Thanks for the help!


----------



## DataGuru (Mar 11, 2005)

That sounds like fun! 

So when do we get to see pics?

I hope your covered the pots with decent sized rocks to keep the loaches out.

How deep and what kinda substrate in the tank?


----------



## Tentacles (Jun 25, 2006)

2000 US Gallons?!!!

Where's the conversion page... what's that in litres? Ummm... 7,700/7,800... er... that's a swimming pool... here in Australia you'd need a permit to fill it and it wouldn't get granted until after spring! 



(Where is the conversion page btw? US gallons mean nothing to the rest of the world... except for 10 USG hats of course...)


----------



## Teeleton (Jun 8, 2006)

Use the google calculator. 

convert 2000 gallons to liters - Google Search

7570 liters.

Teeleton


----------



## Tentacles (Jun 25, 2006)

Thanks. Still... you need a permit to fill anything more than 2000 ltrs here. You'd get fined!

The City Council here in Melbourne are planning to spend a $K treating and shipping swimming pool water at the end of summer to the local lakes and ponds.

Do your fish _know_ how lucky they are? What a luxury to have that much water in a private aquarium! Lifestyles of the rich and famous?


----------



## jamesB (Aug 31, 2006)

Large parts of America have never even heard of water rationing. Where I live we had a 3 month drought and yet it took 2 1/2 months before they instituted water rationing for lawns. But, then again the normal water table level here is about 2 inches below our basement floor. 8-[


----------



## shake (Feb 26, 2006)

jamesB said:


> Large parts of America have never even heard of water rationing. Where I live we had a 3 month drought and yet it took 2 1/2 months before they instituted water rationing for lawns. But, then again the normal water table level here is about 2 inches below our basement floor. 8-[


A 3 month drought? That's not a drought. Most of Australia has been experiencing drought conditions for the past 5 years. Most dams are below 35 % capicity. Where I live our dams are at 20.9% capicity. We are on stage 4 water rescrictions.


----------



## jamesB (Aug 31, 2006)

shake said:


> A 3 month drought? That's not a drought. Most of Australia has been experiencing drought conditions for the past 5 years. Most dams are below 35 % capicity. Where I live our dams are at 20.9% capicity. We are on stage 4 water rescrictions.
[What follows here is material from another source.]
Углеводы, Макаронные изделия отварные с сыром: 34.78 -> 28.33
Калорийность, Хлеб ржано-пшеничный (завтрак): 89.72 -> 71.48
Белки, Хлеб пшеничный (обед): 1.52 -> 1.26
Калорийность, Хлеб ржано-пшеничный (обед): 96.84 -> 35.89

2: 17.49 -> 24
Your not in a drought your in a desert!

I think you could technically say that parts of Minnesota are still suffering from the drought, but compared to Australia we are doing great. I hope your drought does not end like or rainless spell did. The storms that came dropped way to much rain too quickly, the tornadoes thankfully all skipped us.

There are some people who are worried that our area is going to start seeing drier summers every year if things don't reverse themselves.


----------



## Aussie_hippie_2 (Nov 11, 2006)

Shake I just moved over from QLD to Wisconsin USA, and couldn't believe the water usage. Americans have no conept of saving water. All the farmers over here bitch about "the drought". I tell them to come to me when it rains 3 times in 3 years like it did in Toowoomba!


----------



## Tentacles (Jun 25, 2006)

1993 was the last time we got the dams full in Melbourne... the year I emigrated to Aus, which means I've never known an Australian summer without water restrictions. It's hard to believe it ever existed.
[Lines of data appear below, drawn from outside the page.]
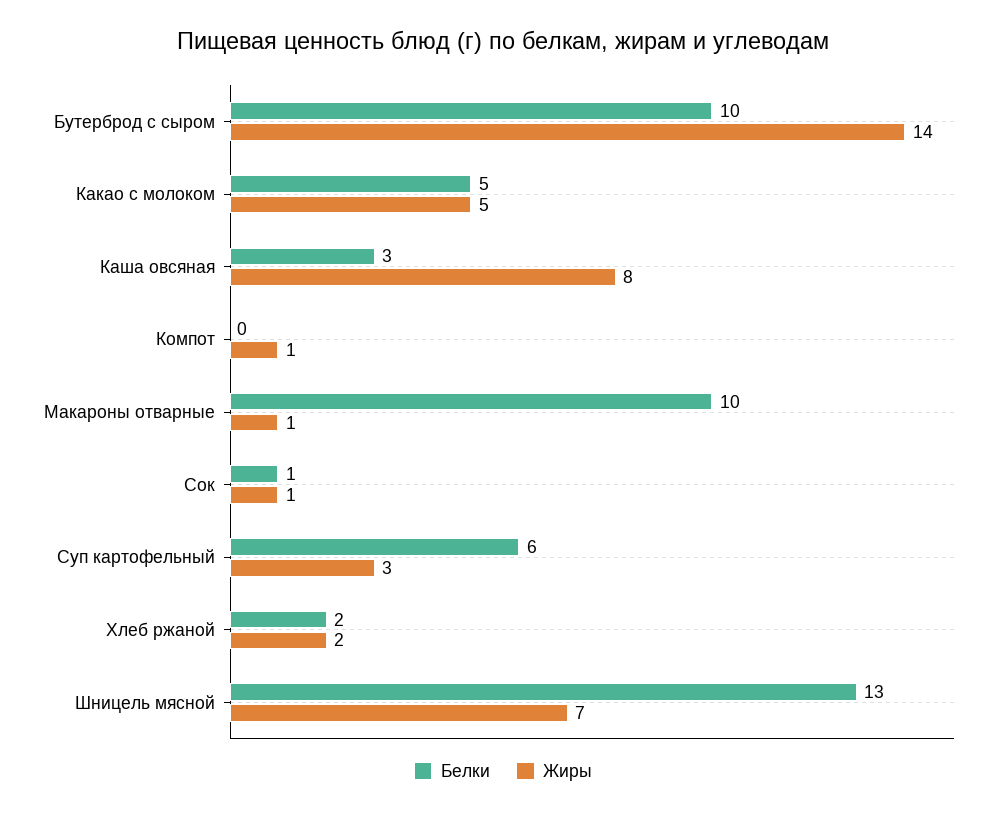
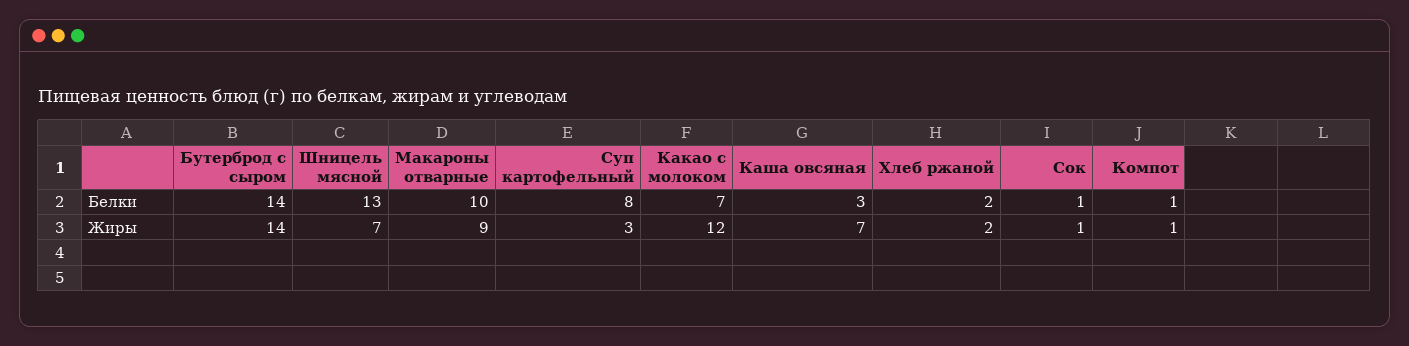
Белки, Бутерброд с сыром: 10 -> 14
Белки, Какао с молоком: 5 -> 7
Жиры, Какао с молоком: 5 -> 12
Жиры, Каша овсяная: 8 -> 7
Белки, Компот: 0 -> 1
Жиры, Макароны отварные: 1 -> 9
Белки, Суп картофельный: 6 -> 8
That's why 7,000 ltrs is amazing!


----------



## Teeleton (Jun 8, 2006)

It's been raining for a week here. No shortage of water in Houston. 

Teeleton


----------



## iris600 (Feb 12, 2004)

I'll see if I can get some pictures. The tank is actually at That Fish Place in North Tonawanda, NY. I met someone involved in the business while at the Ohio Cichlid Assoc annual convention/show, and we made plans to do the tank over my winter break. It's a wholesale/retail operation that is quite impressive.

I haven't gotten updated pictures as to how it is filling in.
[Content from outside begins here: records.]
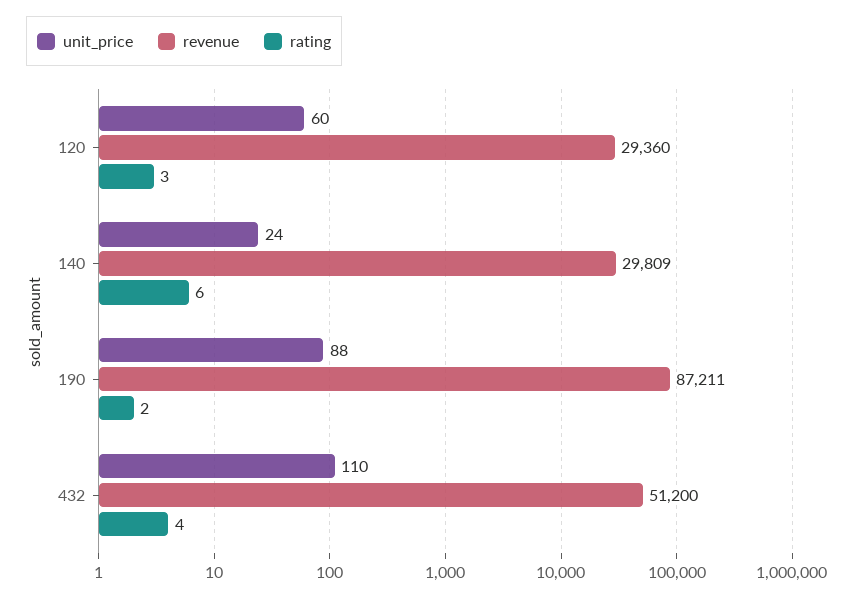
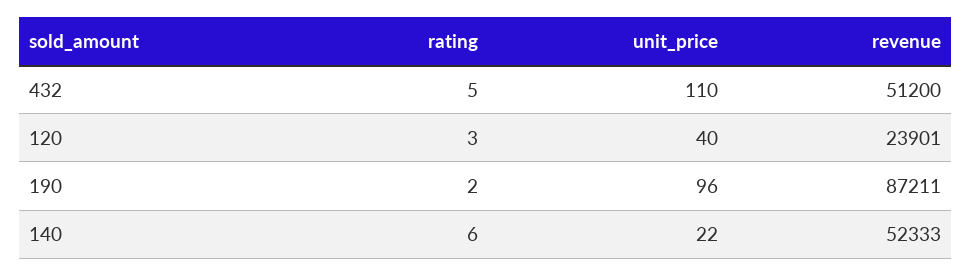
unit_price, 120: 60 -> 40
revenue, 120: 29360 -> 23901
unit_price, 140: 24 -> 22
revenue, 140: 29809 -> 52333
unit_price, 190: 88 -> 96
rating, 432: 4 -> 5

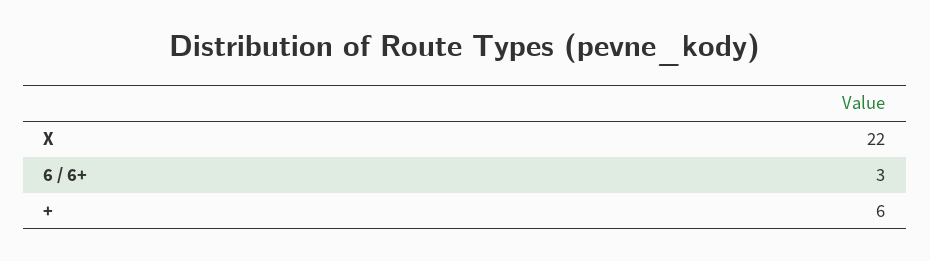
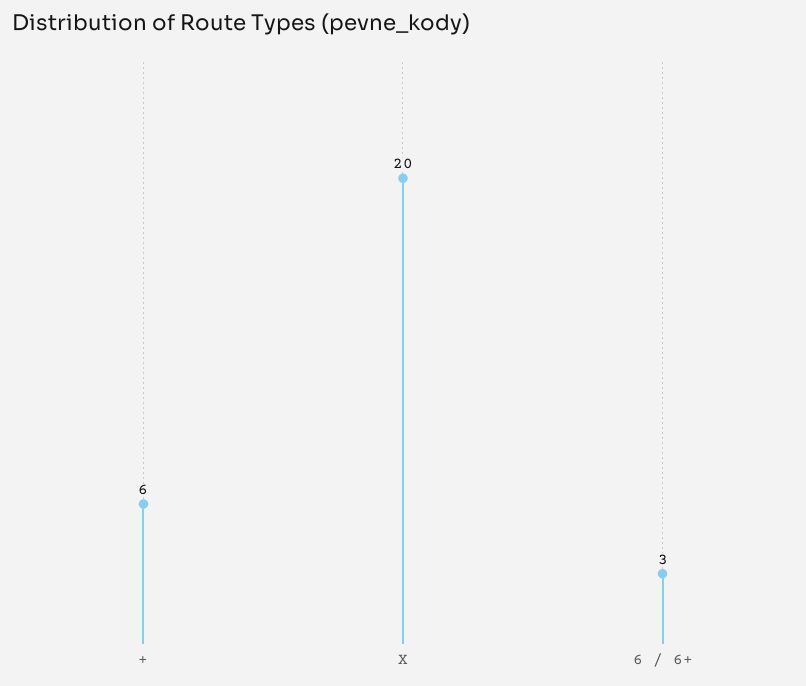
X: 22 -> 20

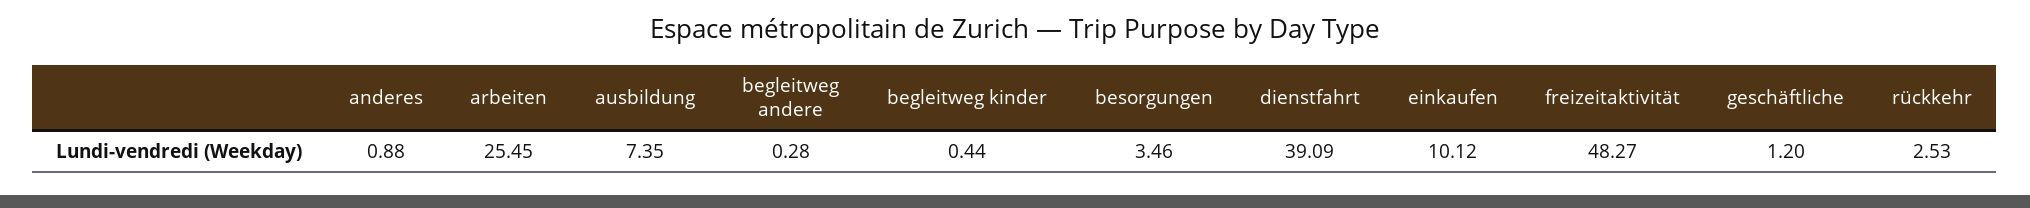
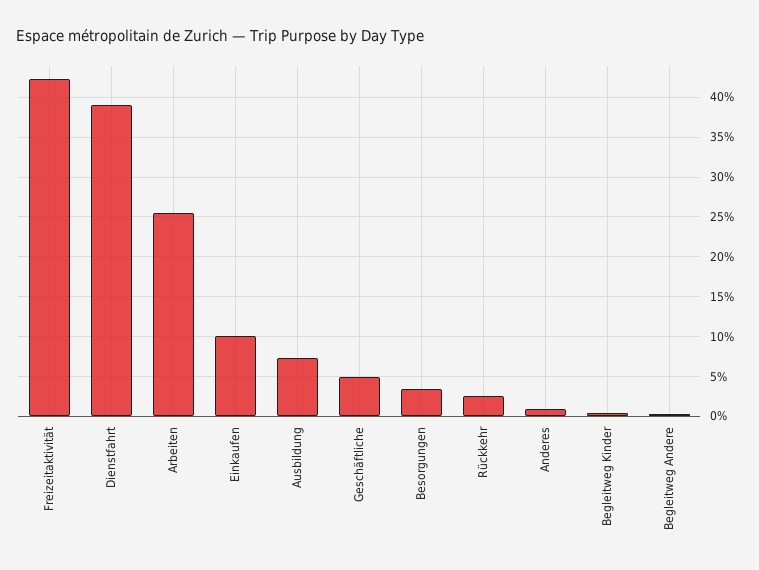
freizeitaktivität: 48.27 -> 42
geschäftliche: 1.2 -> 5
It is quite deep, and the lower levels don't get much light despite the fact that large metal halides are used over it. I do know that the pearlweed (Hemianthus microanthemoides) did not make it, however the swords, crypts, potamagetons, hygros, bacopa, rotalas, etc have been doing find (according to the most recent information I have).

Over at aquabid.com there is a thread with pictures named "stay tuned"
AquaBid.com - Your Aquatic Auction Website

as you can see, those darn loaches really liked our feet. My poor tootsies hurt for days!


----------



## Troy McClure (Aug 3, 2005)

What's the wattage of the metal halides?


----------